Elizabeth gave me a dirty look from over my shoulder, meeting my eyes in the mirror, having seen my attention stray to the closet.
In the end I wore the black dress. Even with the addition of thigh-high stockings to cover my bare legs I felt exposed and, if I must admit, a tad sordid.
We were able to enter the club with little difficulty even though a long line of party goers snaked around the length of the building. Elizabeth walked to the front and handed two large tickets to a man wearing sunglasses, at 11pm, flanked on either side by two beefsteaks of man-meat. As far as I could tell, the man in the sunglasses didn’t look at the tickets but I got the distinct impression he was studying us behind his dark lenses. He nodded his head, just once, then moved to the side so we could pass.

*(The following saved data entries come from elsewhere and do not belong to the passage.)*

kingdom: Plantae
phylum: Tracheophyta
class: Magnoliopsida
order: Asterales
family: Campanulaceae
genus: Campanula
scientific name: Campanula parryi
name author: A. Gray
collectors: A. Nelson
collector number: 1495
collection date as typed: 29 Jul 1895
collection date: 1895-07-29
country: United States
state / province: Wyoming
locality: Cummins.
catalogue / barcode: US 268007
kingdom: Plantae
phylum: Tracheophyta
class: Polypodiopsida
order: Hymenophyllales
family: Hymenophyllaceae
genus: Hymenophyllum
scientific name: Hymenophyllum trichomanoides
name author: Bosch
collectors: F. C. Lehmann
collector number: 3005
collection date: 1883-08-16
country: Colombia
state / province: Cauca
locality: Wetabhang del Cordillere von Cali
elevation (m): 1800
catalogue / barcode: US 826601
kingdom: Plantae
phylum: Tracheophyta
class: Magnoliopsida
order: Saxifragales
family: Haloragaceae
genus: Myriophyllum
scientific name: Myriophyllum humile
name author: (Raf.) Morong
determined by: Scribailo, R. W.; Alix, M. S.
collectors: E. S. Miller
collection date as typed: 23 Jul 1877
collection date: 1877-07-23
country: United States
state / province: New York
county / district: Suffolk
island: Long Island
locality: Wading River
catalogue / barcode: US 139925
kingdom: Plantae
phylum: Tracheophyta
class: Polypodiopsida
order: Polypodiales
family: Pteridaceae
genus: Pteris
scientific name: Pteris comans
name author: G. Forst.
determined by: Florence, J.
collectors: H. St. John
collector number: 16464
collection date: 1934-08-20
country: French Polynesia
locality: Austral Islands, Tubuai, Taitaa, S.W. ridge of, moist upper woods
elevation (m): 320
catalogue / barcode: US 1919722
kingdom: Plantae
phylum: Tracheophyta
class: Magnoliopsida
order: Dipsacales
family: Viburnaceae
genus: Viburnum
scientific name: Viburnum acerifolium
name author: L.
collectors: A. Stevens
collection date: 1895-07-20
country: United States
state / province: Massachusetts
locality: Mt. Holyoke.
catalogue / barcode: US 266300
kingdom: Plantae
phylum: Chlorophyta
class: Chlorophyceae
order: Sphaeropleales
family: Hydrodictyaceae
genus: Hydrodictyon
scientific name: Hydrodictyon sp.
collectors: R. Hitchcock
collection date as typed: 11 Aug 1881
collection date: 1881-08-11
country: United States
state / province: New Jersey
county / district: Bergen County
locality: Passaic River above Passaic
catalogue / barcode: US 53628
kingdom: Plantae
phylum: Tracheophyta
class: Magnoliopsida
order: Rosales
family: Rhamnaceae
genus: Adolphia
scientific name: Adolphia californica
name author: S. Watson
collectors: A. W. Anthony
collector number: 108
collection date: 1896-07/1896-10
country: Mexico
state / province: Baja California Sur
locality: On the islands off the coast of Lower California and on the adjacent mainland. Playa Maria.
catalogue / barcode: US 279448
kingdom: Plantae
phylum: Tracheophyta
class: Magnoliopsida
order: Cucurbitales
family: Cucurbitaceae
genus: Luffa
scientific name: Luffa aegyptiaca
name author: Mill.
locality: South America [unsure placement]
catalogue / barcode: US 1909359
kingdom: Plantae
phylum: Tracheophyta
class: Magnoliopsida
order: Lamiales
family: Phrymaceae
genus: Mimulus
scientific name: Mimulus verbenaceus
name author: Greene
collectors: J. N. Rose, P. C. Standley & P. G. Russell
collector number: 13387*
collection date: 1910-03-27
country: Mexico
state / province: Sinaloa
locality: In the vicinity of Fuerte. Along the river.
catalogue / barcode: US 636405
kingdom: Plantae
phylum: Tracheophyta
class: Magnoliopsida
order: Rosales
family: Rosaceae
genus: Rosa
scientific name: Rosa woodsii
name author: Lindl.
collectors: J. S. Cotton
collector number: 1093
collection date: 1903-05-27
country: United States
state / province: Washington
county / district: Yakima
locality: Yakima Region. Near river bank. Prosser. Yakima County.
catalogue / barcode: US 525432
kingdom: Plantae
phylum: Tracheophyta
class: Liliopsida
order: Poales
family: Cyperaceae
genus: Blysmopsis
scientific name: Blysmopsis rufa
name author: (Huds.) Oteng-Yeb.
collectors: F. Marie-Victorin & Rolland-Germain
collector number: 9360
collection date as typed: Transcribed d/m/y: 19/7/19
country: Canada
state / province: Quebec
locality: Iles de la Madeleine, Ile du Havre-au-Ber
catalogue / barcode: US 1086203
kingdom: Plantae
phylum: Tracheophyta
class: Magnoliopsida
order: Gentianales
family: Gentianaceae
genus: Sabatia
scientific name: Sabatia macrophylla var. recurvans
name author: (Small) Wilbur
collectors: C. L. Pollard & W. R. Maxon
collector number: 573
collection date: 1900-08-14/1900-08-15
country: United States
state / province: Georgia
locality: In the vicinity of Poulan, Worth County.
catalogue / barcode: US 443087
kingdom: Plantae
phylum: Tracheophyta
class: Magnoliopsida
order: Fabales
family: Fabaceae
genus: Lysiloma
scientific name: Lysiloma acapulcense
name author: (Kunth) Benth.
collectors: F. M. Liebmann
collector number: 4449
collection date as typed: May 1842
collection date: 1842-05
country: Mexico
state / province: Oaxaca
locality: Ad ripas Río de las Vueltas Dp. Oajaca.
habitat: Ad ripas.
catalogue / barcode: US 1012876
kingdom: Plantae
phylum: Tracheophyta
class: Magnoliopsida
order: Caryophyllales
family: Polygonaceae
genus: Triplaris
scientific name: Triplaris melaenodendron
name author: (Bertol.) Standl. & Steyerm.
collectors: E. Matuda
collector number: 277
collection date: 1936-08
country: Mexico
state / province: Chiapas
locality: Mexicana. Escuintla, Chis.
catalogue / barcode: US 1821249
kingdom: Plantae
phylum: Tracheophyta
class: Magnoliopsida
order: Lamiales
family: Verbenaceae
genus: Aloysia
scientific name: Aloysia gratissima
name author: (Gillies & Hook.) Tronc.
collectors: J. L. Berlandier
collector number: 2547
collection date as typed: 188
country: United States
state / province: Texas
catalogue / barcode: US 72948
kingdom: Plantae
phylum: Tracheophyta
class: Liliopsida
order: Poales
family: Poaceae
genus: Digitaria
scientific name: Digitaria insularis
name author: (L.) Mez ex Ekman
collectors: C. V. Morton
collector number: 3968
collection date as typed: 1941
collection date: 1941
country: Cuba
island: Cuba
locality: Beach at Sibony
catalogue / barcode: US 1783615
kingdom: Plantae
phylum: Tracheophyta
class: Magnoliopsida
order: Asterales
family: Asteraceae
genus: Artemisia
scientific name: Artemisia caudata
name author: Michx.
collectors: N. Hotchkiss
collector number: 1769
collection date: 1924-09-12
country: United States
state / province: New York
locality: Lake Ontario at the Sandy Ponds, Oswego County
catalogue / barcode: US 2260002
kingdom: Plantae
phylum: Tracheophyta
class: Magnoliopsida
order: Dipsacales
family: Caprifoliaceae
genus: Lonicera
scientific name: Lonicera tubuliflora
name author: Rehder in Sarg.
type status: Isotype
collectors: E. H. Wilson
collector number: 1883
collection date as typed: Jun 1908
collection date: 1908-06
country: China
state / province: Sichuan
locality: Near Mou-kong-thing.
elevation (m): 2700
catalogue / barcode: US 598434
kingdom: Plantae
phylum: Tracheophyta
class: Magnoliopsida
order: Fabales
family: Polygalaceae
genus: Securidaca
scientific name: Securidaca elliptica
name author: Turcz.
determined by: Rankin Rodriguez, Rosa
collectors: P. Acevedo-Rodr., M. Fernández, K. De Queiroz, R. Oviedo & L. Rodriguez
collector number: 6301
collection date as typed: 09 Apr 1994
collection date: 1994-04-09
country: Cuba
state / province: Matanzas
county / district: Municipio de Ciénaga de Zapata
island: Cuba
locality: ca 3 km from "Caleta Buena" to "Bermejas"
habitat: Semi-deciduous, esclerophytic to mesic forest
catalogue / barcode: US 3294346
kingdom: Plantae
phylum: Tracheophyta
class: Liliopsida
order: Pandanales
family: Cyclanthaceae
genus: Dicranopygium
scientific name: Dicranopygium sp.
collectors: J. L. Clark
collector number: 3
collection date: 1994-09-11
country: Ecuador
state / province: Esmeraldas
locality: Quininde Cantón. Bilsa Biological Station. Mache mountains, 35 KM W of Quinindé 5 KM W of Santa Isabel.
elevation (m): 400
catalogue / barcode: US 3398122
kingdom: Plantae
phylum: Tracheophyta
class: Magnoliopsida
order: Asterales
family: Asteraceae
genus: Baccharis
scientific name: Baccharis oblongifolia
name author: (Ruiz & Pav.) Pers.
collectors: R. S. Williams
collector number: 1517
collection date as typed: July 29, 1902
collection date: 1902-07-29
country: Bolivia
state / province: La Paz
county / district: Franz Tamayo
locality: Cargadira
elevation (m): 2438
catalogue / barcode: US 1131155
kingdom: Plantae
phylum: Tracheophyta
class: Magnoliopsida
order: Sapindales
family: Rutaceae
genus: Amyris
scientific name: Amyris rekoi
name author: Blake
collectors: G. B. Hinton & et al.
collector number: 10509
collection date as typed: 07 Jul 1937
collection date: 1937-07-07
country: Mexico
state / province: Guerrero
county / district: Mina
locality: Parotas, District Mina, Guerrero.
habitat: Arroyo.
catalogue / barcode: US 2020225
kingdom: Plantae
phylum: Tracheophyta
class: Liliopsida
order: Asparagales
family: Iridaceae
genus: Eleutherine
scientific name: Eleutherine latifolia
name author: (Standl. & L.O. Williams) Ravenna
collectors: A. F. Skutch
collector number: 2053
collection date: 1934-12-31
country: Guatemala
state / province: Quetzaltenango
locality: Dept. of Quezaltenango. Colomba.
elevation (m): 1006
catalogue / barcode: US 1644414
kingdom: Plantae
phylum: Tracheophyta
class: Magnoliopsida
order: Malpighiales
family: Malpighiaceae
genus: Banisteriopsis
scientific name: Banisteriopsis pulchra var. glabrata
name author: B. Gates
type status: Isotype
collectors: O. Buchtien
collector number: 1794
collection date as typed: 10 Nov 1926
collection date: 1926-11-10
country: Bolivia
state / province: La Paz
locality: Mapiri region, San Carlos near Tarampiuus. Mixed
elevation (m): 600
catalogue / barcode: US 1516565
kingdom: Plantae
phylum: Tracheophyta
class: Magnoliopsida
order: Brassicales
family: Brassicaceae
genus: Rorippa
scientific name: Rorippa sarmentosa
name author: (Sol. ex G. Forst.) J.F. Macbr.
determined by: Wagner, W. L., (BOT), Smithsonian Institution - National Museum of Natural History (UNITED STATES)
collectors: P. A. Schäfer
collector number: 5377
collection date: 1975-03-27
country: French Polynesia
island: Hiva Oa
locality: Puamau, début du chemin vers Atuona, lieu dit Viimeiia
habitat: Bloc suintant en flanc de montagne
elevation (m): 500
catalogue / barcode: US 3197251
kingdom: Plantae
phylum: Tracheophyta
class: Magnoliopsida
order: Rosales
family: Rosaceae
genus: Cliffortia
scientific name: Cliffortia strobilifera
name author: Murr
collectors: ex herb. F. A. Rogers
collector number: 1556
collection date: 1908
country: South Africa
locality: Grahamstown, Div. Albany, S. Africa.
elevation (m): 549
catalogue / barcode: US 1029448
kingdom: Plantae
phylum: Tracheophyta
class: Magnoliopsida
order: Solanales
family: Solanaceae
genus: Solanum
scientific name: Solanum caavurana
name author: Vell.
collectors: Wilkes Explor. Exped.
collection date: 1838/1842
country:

Elizabeth tossed me a bright, carefree smile as the clicking of our heels was swallowed by the jungle sounds of the club. I gaped at our surroundings in uneasy wonder; it was definitely going to be an experience. She didn’t communicate to me that the name of the club was actually ‘Outrageous.’ To be honest, ‘Overwhelming’ would have been a better name.
The inside of the club was quite literally a jungle. Twenty foot replicas of trees native to the rainforest towered above us and I followed the line of one of the taller trunks as it reached to a ceiling, either painted or canvassed to look like the canopy of a rainforest.
Strategically placed lights filtered through the pseudo-branches creating the effect of twilight in the heart of the Amazon. The ground slanted downward as you entered and it was impossible to tell how big the room was; I guessed rather than saw that the majority of the walls were covered in mirrors which multiplied the jungle atmosphere in every direction.
428 amphibians, and 378 reptiles have been classified in the Brazilian rainforest; I wondered how many would be represented in club ‘Outrageous.’
Unlike most clubs I’d had the misfortune of attending; the music wasn’t oppressive or omnipresent. I recognized the music playing unobtrusively over the sound system as The Mix-Up by The Beastie Boys, specifically the song B For My Name; intermixed with 2007 Grammy award winning album for instrumental pop were wildlife calls of the Brazilian rainforest. Just as the bass strummed a low rhythm a call wretched forth from what I guessed was the giant leaf frog, which was found in western and northern Brazil.